** Data to process follows **

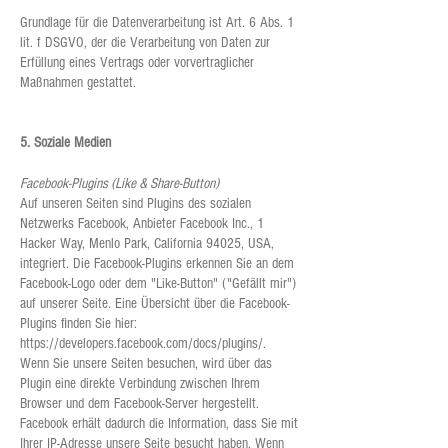
Grundlage für die Datenverarbeitung ist Art. 6 Abs. 1
lit. f DSGVO, der die Verarbeitung von Daten zur
Erfüllung eines Vertrags oder vorvertraglicher
Maßnahmen gestattet.
5. Soziale Medien
Facebook-Plugins (Like & Share-Button)
Auf unseren Seiten sind Plugins des sozialen
Netzwerks Facebook, Anbieter Facebook Inc., 1
Hacker Way, Menlo Park, California 94025, USA,
integriert. Die Facebook-Plugins erkennen Sie an dem
Facebook-Logo oder dem "Like-Button" ("Gefällt mir")
auf unserer Seite. Eine Übersicht über die Facebook-
Plugins finden Sie hier:
https://developers.facebook.com/docs/plugins/.
Wenn Sie unsere Seiten besuchen, wird über das
Plugin eine direkte Verbindung zwischen Ihrem
Browser und dem Facebook-Server hergestellt.
Facebook erhält dadurch die Information, dass Sie mit
Ihrer IP-Adresse unsere Seite besucht haben. Wenn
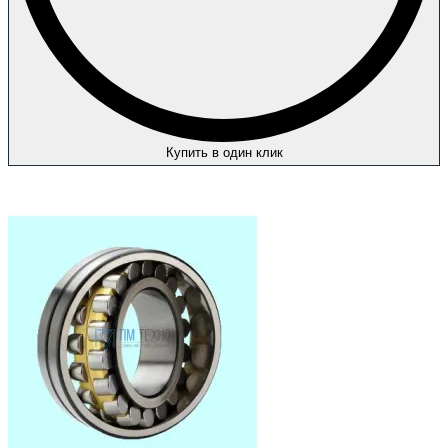
Купить в один клик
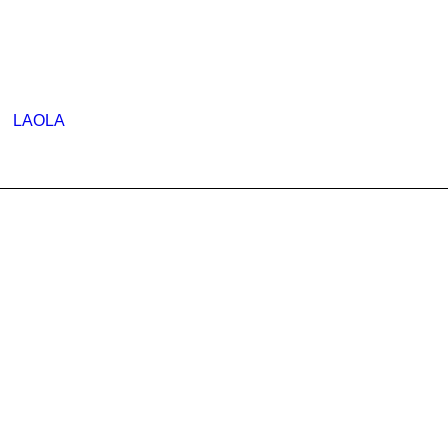
LAOLA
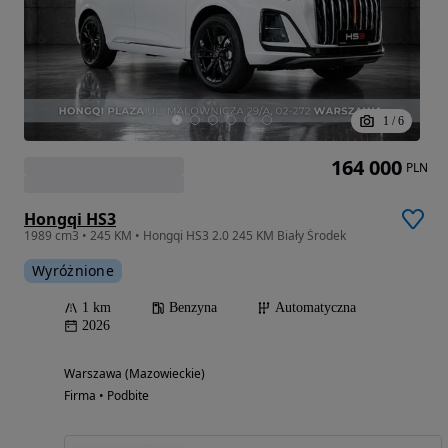
1
/
6
164 000
PLN
Hongqi HS3
1989 cm3 • 245 KM • Hongqi HS3 2.0 245 KM Biały Środek
Wyróżnione
1 km
Benzyna
Automatyczna
2026
Warszawa (Mazowieckie)
Firma • Podbite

** End of Data to process **

Can you put every line of text from the records above into a JSON list of strings, one string per line, skipping blank lines and leaving out the picture markers?

### Answer for this exercise:
[
  "Grundlage für die Datenverarbeitung ist Art. 6 Abs. 1",
  "lit. f DSGVO, der die Verarbeitung von Daten zur",
  "Erfüllung eines Vertrags oder vorvertraglicher",
  "Maßnahmen gestattet.",
  "5. Soziale Medien",
  "Facebook-Plugins (Like & Share-Button)",
  "Auf unseren Seiten sind Plugins des sozialen",
  "Netzwerks Facebook, Anbieter Facebook Inc., 1",
  "Hacker Way, Menlo Park, California 94025, USA,",
  "integriert. Die Facebook-Plugins erkennen Sie an dem",
  "Facebook-Logo oder dem \"Like-Button\" (\"Gefällt mir\")",
  "auf unserer Seite. Eine Übersicht über die Facebook-",
  "Plugins finden Sie hier:",
  "https://developers.facebook.com/docs/plugins/.",
  "Wenn Sie unsere Seiten besuchen, wird über das",
  "Plugin eine direkte Verbindung zwischen Ihrem",
  "Browser und dem Facebook-Server hergestellt.",
  "Facebook erhält dadurch die Information, dass Sie mit",
  "Ihrer IP-Adresse unsere Seite besucht haben. Wenn",
  "Купить в один клик",
  "LAOLA",
  "1",
  "/",
  "6",
  "164 000",
  "PLN",
  "Hongqi HS3",
  "1989 cm3 • 245 KM • Hongqi HS3 2.0 245 KM Biały Środek",
  "Wyróżnione",
  "1 km",
  "Benzyna",
  "Automatyczna",
  "2026",
  "Warszawa (Mazowieckie)",
  "Firma • Podbite"
]